:: WHAT IS NEEDED ::
From the line containing "Liberation Serif, serif;" down to the final line of the entries below, restate each line word for word and add nothing.
--- MATERIAL FOR THIS EXERCISE Enclosed Below ---
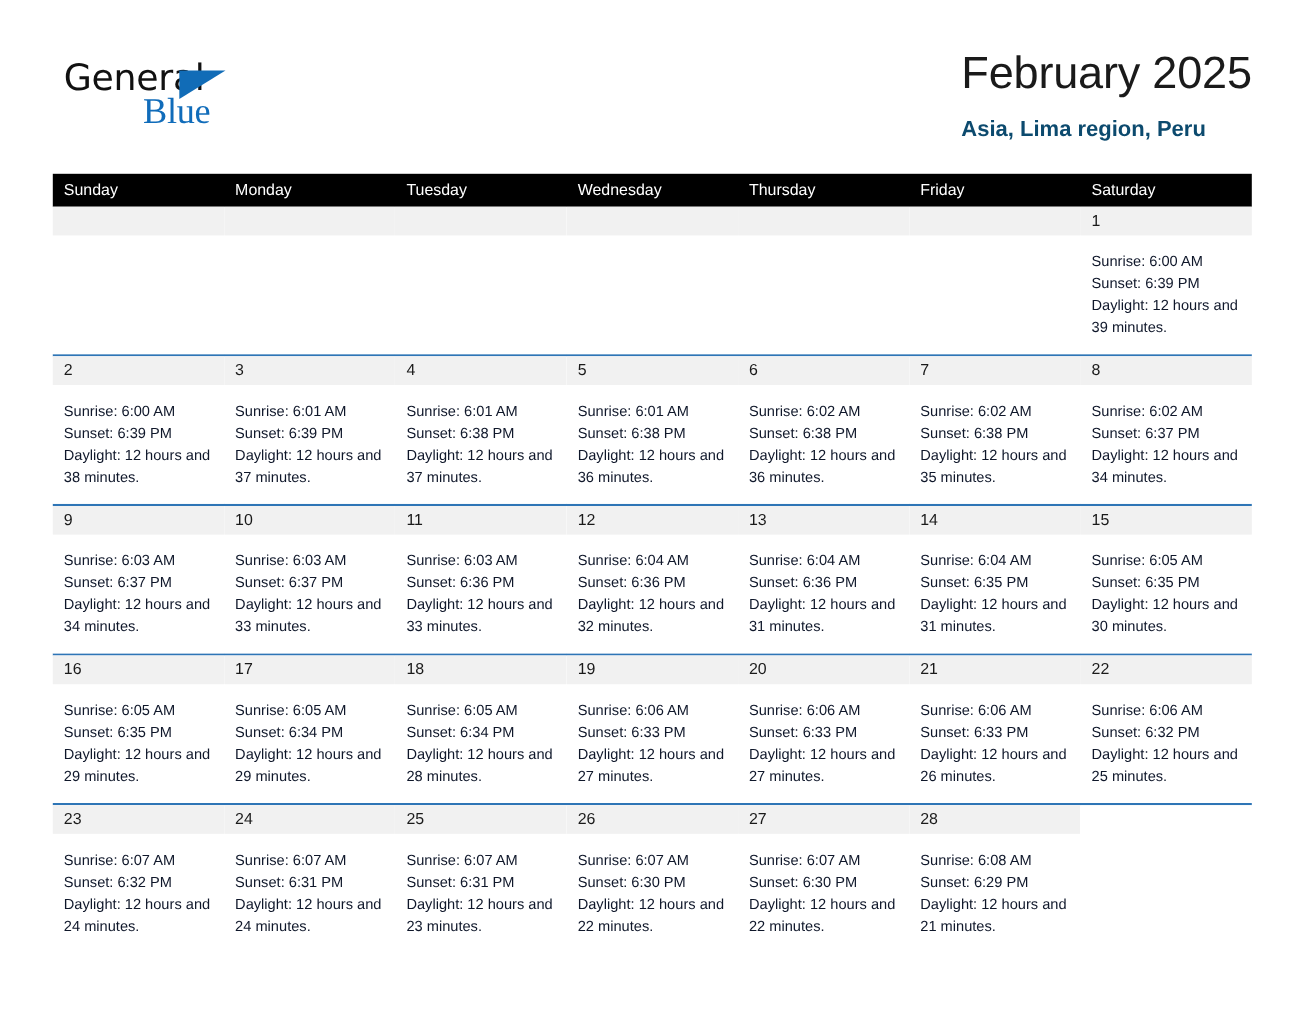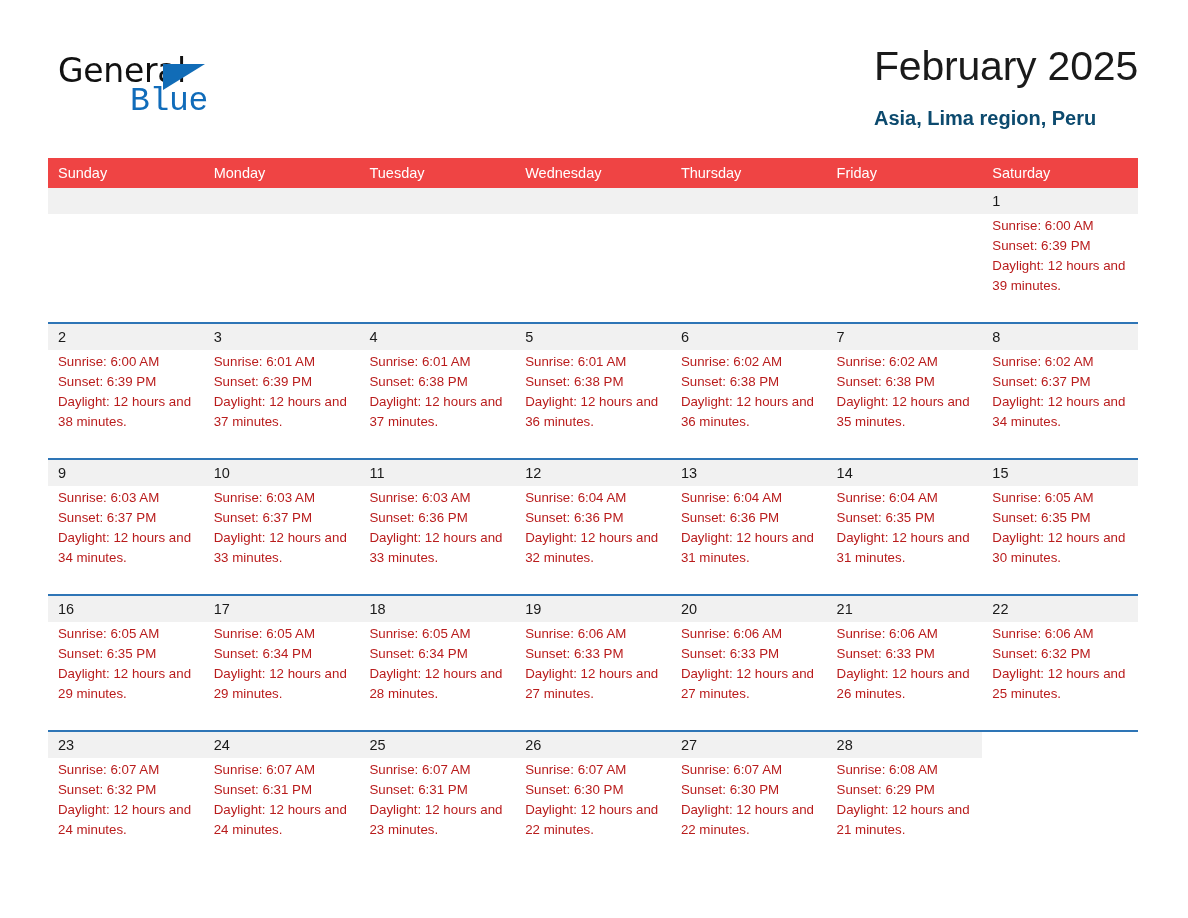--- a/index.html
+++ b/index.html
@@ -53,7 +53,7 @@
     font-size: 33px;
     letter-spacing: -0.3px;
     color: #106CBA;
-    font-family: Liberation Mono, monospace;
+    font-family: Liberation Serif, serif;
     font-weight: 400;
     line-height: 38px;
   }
--- End of Enclosed MATERIAL FOR THIS EXERCISE ---
:: YOUR SOLUTION ::
+    font-family: Liberation Serif, serif;
     font-weight: 400;
     line-height: 38px;
   }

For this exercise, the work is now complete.